It is true that certain protestant sects are effectively "the catholicism we have at home [in england]" and you are right that those probably can be convinced to rejoin the catholic church but the majority of protestant sects have a firmly-rooted belief that the church is an organization created by humans to worship god and there is nothing inherently sacred about it. They also tend to reject anything outside of the old and new testaments compiled at nicea as being canon.

There's a fascinating bit of cognitive dissonance wherein they believe that God is still actively involved in the world and has been for the past 2000 years yet they haven't made any attempts at recording them; I think the logic is that they'd need the church to have some sort of divine authority to add to the bible and they've already ruled out the church having that authority so the bible is effectively set in stone forever. But that's irrelevant, I'm getting off-topic here.

Anyways, as far as unification goes it doesn't really matter that nobody knows or cares about ancient wars between catholic and protestant kingdoms and it doesn't matter that they can all get along and be neighbors and even have their churches work together on charity projects because the schism between the catholics and protestants is rooted in ideology not animosity.
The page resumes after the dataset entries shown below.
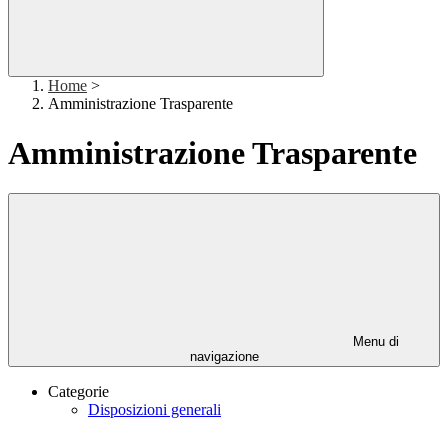
Home
>
Amministrazione Trasparente
Amministrazione Trasparente
Menu di
navigazione
Categorie
Disposizioni generali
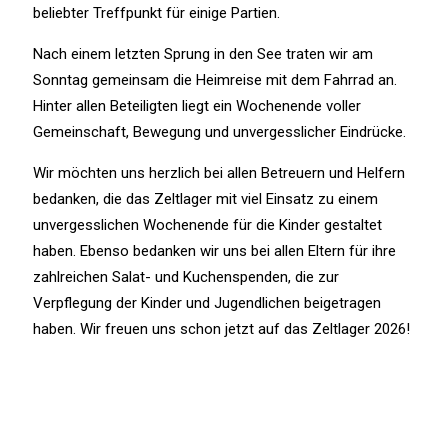
beliebter Treffpunkt für einige Partien.
Nach einem letzten Sprung in den See traten wir am
Sonntag gemeinsam die Heimreise mit dem Fahrrad an.
Hinter allen Beteiligten liegt ein Wochenende voller
Gemeinschaft, Bewegung und unvergesslicher Eindrücke.
Wir möchten uns herzlich bei allen Betreuern und Helfern
bedanken, die das Zeltlager mit viel Einsatz zu einem
unvergesslichen Wochenende für die Kinder gestaltet
haben. Ebenso bedanken wir uns bei allen Eltern für ihre
zahlreichen Salat- und Kuchenspenden, die zur
Verpflegung der Kinder und Jugendlichen beigetragen
haben. Wir freuen uns schon jetzt auf das Zeltlager 2026!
There's no compromise between the pope being a direct line of succession from peter and the pope being "just a guy in rome who makes great sermons" and I can't imagine they're going to want to take 1700 years of catholic lore and add it into their canon like its no big deal either.
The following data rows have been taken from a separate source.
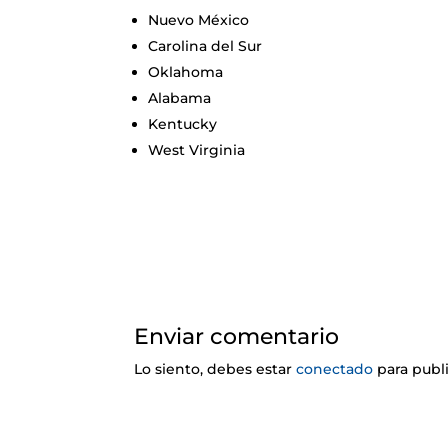
Nuevo México
Carolina del Sur
Oklahoma
Alabama
Kentucky
West Virginia
Enviar comentario
Lo siento, debes estar
conectado
para publ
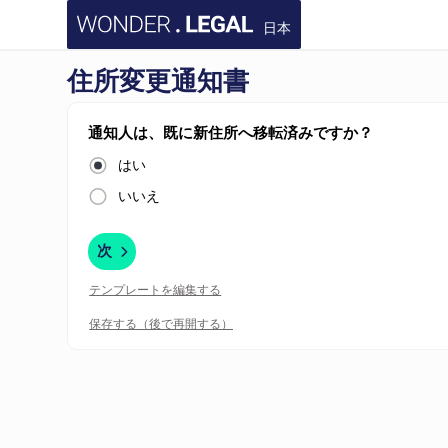
日本
住所変更通知書
通知人は、既に新住所へ移転済みですか？
はい
いいえ
次
テンプレートを編集する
Another roadblock is that the protestants themselves are highly fractured, often due to minor disagreements over pedantic minutiae that at least 99% of their members don't care about (IIRC one of the disagreements was over whether Jesus meant it literally when he said the bread and wine are his flesh and blood or rather that was a figure of speech, i think the calvinists and the lutherans are on opposite sides of that disagreement) but they've all had a long history of peaceful cooperation and they've never let that turn into an actual conflict yet still they never even try to unite. They don't see any point as long as they can coexist peacefully as separate churches because the only thing that would grant them is consolidation of power, which they are largely disinterested in. So even putting the ideological debates and factionalism aside, they'd need to be convinced that there is even a point in unifying with the catholic church when they can continue to peacefully coexist as separate organizations.